My post was in direct response to the post that I quoted.

"Vitor can stand in there and take it,"


----------



## Sambo de Amigo (Sep 24, 2010)

Finally a decent striker is facing Anderson , rather than feeding him grappler's to make him look good and he still fails at that.


----------



## UFC_OWNS (Jul 7, 2010)

silva will avoid vitors punches and make him look like a bitch then we'll get marquart vs silva which will again be won by silva.


----------



## Canadian Psycho (Apr 22, 2007)

UFC_OWNS said:


> silva will avoid vitors punches and make him look like a bitch then we'll get marquart vs silva which will again be won by silva.


Which will set up perfectly the triumphant return of the Middleweight division's once and future King, Chael Sonnen!


----------



## AmdM (Apr 13, 2010)

UFC_OWNS said:


> silva will avoid vitors punches and make him look like a bitch then we'll get marquart vs silva which will again be won by silva.





Canadian Psycho said:


> Which will set up perfectly the triumphant return of the Middleweight division's once and future King, Chael Sonnen!


quiz time

What do those 3 Silva opponents have in common?


----------



## Diokhan (Jul 8, 2008)

***** de Amigo said:


> Finally a decent striker is facing Anderson , rather than feeding him grappler's to make him look good and he still fails at that.

- **Description of the task**: Could you repeat everything in the forum thread from "## Sambo de" down to "(Jul 7, 2010)", swapping "striker" for "kickboxer"?

- **Recorded information**:
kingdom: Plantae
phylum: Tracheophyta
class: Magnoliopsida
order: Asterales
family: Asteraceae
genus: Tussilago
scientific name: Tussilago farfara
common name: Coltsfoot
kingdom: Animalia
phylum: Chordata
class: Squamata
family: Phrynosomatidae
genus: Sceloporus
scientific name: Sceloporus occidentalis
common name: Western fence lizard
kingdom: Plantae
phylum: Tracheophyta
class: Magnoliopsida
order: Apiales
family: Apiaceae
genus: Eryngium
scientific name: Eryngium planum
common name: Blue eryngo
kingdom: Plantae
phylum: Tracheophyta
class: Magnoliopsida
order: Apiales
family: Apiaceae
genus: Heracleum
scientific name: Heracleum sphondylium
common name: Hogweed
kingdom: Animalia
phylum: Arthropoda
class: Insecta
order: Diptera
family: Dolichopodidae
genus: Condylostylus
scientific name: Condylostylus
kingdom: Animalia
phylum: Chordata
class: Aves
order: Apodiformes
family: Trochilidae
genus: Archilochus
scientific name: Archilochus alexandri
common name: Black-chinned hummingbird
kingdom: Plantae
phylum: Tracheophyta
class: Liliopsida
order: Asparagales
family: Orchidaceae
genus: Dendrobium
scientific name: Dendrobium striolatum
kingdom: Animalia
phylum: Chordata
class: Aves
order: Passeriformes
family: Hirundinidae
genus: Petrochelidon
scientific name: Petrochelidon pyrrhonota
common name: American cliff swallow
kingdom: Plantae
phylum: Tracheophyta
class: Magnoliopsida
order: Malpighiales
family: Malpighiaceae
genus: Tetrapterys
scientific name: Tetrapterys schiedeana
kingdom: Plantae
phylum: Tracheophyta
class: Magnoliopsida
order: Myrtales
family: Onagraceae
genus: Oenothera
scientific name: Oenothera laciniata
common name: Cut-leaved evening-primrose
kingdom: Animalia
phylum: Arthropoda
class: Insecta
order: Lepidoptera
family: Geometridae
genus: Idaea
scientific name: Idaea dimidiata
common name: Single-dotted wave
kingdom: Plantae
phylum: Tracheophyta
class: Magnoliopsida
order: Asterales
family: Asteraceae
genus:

- **Reply to the exercise**:
## Sambo de Amigo (Sep 24, 2010)

Finally a decent kickboxer is facing Anderson , rather than feeding him grappler's to make him look good and he still fails at that.


----------



## UFC_OWNS (Jul 7, 2010)